▸ **Task statement**
Using the records that follow, reproduce exactly the lines starting at the line containing "hálózták be Európát" and ending at the line containing "Nov 27, 2022". Include both end lines and no pictures.

▸ **Data to use**
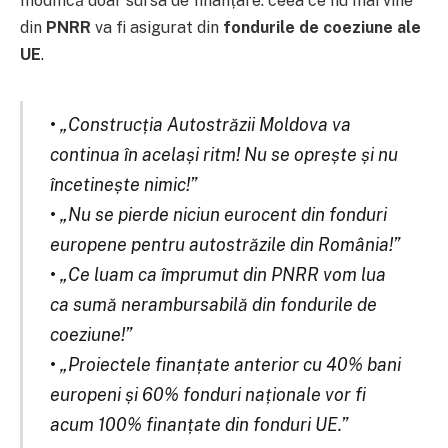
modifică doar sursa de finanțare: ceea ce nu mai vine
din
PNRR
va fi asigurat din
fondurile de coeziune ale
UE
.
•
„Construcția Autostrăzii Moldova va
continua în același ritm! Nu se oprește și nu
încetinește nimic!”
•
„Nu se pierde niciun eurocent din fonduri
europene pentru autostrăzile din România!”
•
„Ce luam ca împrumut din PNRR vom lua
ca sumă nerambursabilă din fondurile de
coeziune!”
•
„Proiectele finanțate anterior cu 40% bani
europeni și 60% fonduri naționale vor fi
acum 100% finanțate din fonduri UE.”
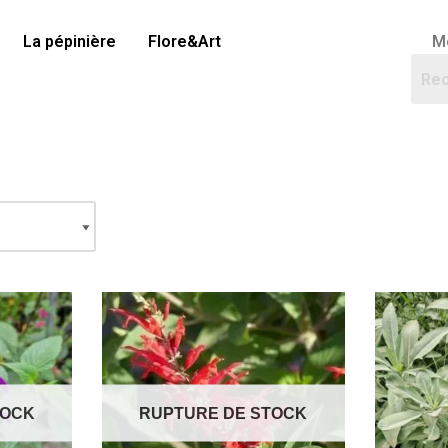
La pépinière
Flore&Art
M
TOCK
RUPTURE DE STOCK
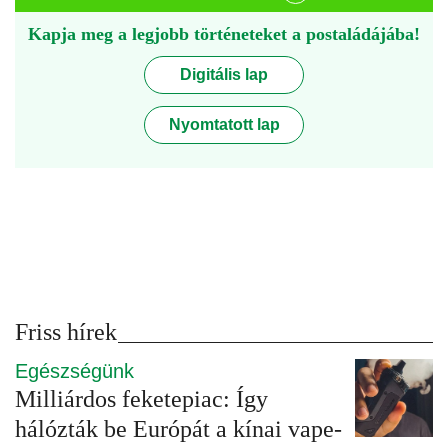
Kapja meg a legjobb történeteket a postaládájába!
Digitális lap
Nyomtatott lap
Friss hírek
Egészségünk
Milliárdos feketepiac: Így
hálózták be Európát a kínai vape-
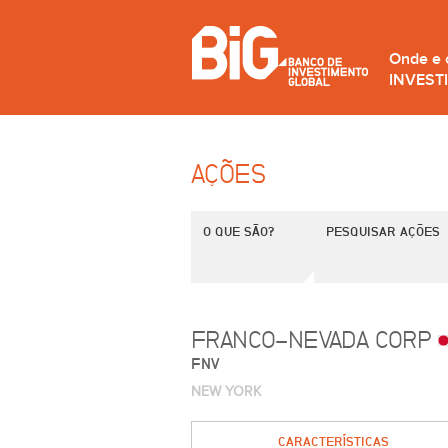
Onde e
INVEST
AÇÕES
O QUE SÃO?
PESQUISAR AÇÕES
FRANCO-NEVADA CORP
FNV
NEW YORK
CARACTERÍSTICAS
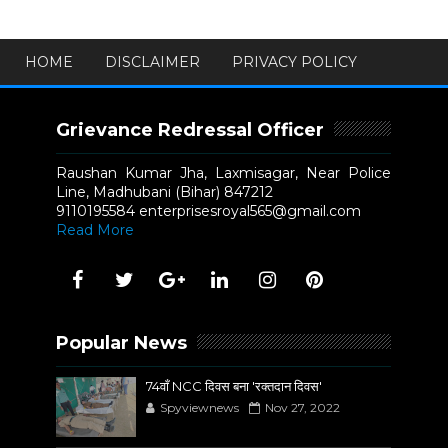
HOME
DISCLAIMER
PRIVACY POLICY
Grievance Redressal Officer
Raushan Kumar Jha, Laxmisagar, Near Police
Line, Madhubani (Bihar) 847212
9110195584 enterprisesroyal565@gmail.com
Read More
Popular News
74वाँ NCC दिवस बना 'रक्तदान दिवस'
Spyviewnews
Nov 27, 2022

---

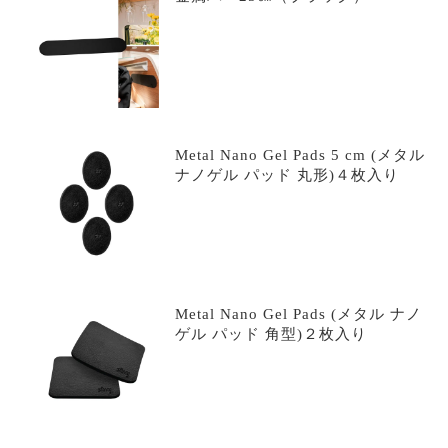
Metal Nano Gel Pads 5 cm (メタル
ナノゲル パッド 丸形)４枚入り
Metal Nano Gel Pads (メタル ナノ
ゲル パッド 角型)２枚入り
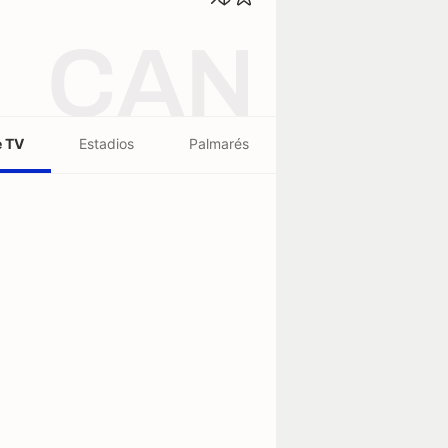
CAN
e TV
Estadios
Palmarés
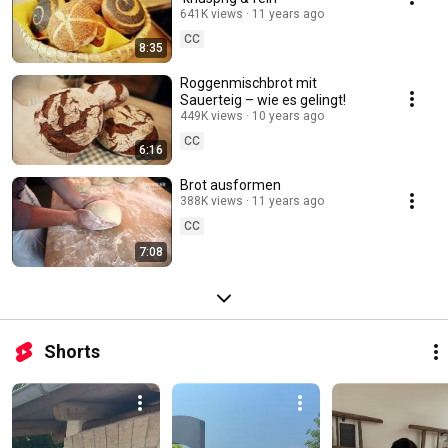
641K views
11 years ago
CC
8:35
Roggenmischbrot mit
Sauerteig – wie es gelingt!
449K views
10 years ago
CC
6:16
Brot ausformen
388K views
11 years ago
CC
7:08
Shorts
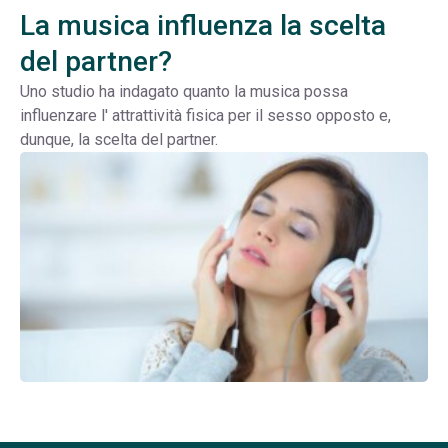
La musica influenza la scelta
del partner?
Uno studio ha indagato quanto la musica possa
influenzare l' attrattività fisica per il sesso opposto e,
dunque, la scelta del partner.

▸ **Answer for this exercise**
hálózták be Európát a kínai vape-
Onde e
INVEST
AÇÕES
O QUE SÃO?
PESQUISAR AÇÕES
FRANCO-NEVADA CORP
FNV
NEW YORK
CARACTERÍSTICAS
HOME
DISCLAIMER
PRIVACY POLICY
Grievance Redressal Officer
Raushan Kumar Jha, Laxmisagar, Near Police
Line, Madhubani (Bihar) 847212
9110195584 enterprisesroyal565@gmail.com
Read More
Popular News
74वाँ NCC दिवस बना 'रक्तदान दिवस'
Spyviewnews
Nov 27, 2022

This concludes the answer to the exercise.